§ PROBLEM DETAILS
In the stretch of the listing below from the line containing "Look at this" through the end, swap "Segment" for "Outline" and give those lines again with nothing else changed.

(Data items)
* * * * *
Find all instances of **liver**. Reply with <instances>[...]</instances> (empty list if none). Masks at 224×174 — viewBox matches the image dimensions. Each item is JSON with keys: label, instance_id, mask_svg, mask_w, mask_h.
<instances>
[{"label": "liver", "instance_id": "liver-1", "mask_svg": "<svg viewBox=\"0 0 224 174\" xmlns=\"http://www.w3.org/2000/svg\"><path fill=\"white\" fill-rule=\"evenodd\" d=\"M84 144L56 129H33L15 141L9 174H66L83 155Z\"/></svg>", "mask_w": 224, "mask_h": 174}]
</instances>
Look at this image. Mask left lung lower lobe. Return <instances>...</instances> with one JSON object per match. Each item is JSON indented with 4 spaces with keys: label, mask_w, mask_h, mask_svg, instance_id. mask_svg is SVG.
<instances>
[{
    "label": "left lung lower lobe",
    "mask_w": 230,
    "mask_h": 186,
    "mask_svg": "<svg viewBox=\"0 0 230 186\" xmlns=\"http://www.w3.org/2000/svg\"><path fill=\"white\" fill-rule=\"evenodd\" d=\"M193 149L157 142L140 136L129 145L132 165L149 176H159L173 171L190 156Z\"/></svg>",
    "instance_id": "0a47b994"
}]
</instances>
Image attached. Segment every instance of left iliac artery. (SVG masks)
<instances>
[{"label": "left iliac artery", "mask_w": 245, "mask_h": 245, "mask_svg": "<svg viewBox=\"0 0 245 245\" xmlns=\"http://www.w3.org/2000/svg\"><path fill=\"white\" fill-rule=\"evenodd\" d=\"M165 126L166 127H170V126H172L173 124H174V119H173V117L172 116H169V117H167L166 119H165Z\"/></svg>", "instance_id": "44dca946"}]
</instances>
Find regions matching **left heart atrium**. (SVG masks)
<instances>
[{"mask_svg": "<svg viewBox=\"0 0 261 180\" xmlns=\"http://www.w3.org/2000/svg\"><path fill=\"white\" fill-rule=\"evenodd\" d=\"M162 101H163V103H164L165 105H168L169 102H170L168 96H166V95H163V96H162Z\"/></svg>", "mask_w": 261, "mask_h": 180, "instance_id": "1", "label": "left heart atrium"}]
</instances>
* * * * *
§ RESPONSE
Look at this image. Mask left lung lower lobe. Return <instances>...</instances> with one JSON object per match. Each item is JSON indented with 4 spaces with keys: label, mask_w, mask_h, mask_svg, instance_id. mask_svg is SVG.
<instances>
[{
    "label": "left lung lower lobe",
    "mask_w": 230,
    "mask_h": 186,
    "mask_svg": "<svg viewBox=\"0 0 230 186\" xmlns=\"http://www.w3.org/2000/svg\"><path fill=\"white\" fill-rule=\"evenodd\" d=\"M193 149L157 142L140 136L129 145L132 165L149 176H159L173 171L190 156Z\"/></svg>",
    "instance_id": "0a47b994"
}]
</instances>
Image attached. Outline every instance of left iliac artery. (SVG masks)
<instances>
[{"label": "left iliac artery", "mask_w": 245, "mask_h": 245, "mask_svg": "<svg viewBox=\"0 0 245 245\" xmlns=\"http://www.w3.org/2000/svg\"><path fill=\"white\" fill-rule=\"evenodd\" d=\"M165 126L166 127H170V126H172L173 124H174V119H173V117L172 116H169V117H167L166 119H165Z\"/></svg>", "instance_id": "44dca946"}]
</instances>
Find regions matching **left heart atrium**. (SVG masks)
<instances>
[{"mask_svg": "<svg viewBox=\"0 0 261 180\" xmlns=\"http://www.w3.org/2000/svg\"><path fill=\"white\" fill-rule=\"evenodd\" d=\"M162 101H163V103H164L165 105H168L169 102H170L168 96H166V95H163V96H162Z\"/></svg>", "mask_w": 261, "mask_h": 180, "instance_id": "1", "label": "left heart atrium"}]
</instances>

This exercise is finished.